As a devotee of handwritten notes, I have quite a bit of experience flipping through my Post-its wondering things like, “Is that a sentence?” and “What word could that possibly have been?”
Life may be a little simpler for typing enthusiasts, but the fact remains: when we try to take notes on a dynamic conversation, something gets lost in translation. And in business, this can mean lost productivity.
If you’ve ever spent a little too much time working out whether that letter’s a “g” or a “q”, we’ve got you covered! GoToMeeting lets you record your online sessions, so you can always go back to the source.
3 Ways to Make Recordings Work for You
Here are three ways you can put recordings to work for your team to get the most value from every online discussion.
1. Spread your thought leadership
When you’ve put hours of preparation and hundreds of marketing dollars into a webinar, you want to extend its reach. Post a recording of your presentation online and email it to anyone who missed the live event to stretch its value.

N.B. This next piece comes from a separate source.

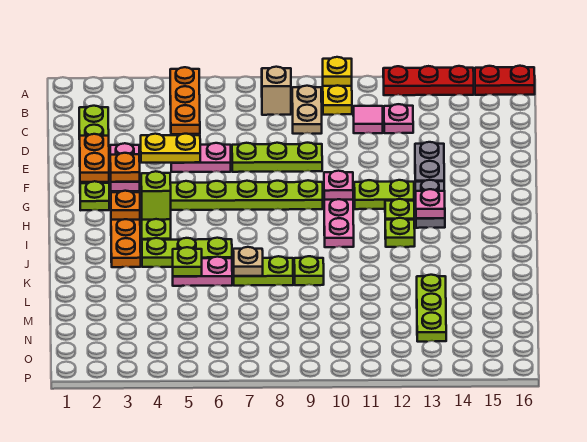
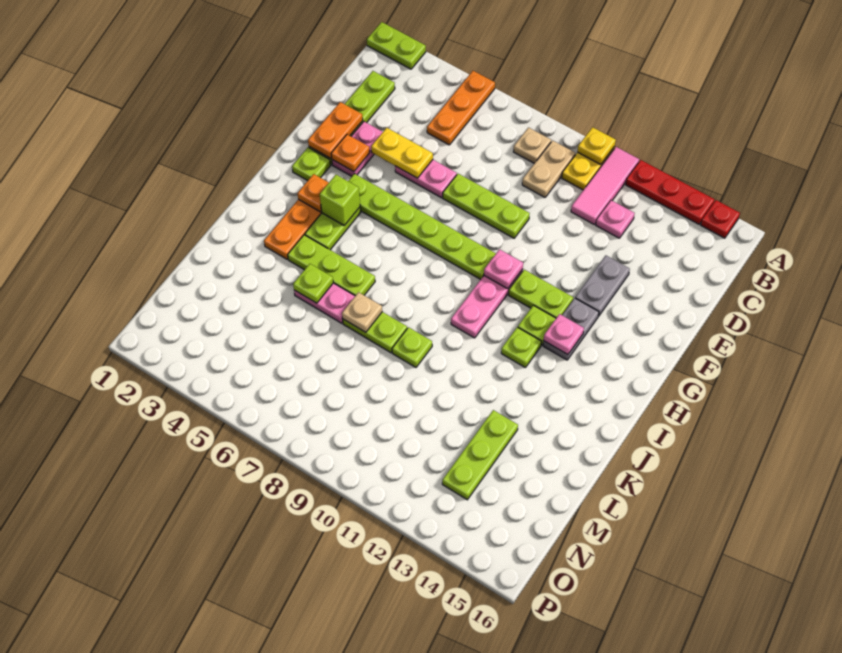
none -> lime 1x2 plate [367,22,426,69]
red 1x2 plate [475,66,535,95] -> red 1x1 plate [701,200,740,238]
tan 1x1 brick [262,67,291,115] -> tan 1x1 plate [514,128,551,163]
pink 1x1 tile [353,106,383,133] -> pink 1x3 tile [571,147,639,225]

2. Trash stale training scripts
With recorded sales demonstrations and customer calls, you can pass learning from your rockstar employees to new team members using authentic scenarios. Better yet, record new employees’ calls and play them back for review! Nothing makes training come alive like custom feedback.
3. Unburden your trainers
You want your team to learn from your brightest employees and from industry experts, but scheduling frequent sessions can be time-consuming for top performers and expensive for your company. Record training sessions so that your employees can refer to them again and again.
Bonus Tips: 3 Ways to Optimize Recordings
Sold? Great! But you’re not done yet. Now, try to make the most of those recordings. Here are three best practices that will ensure you create recordings that’ll be put to good use:
1. Don’t catch attendees by surprise
Let everyone know that your meeting or presentation will be recorded from the start.
2. Embrace repetition
Make it easy for listeners to follow the conversation after the fact. If you answer questions submitted through chat, or if you take questions from audience members at a live event, repeat the question into your microphone before you answer so it will be clear to anyone who couldn’t attend at the time. If you take a poll, discuss the outcome so it will be clear in the recording, too.
3. Keep the conversation going
Share contact and follow-up information for speakers or participants where you can. People who listen to the recording may have questions that weren’t answered during your discussion and wish to reach out to the appropriate point of contact afterwards.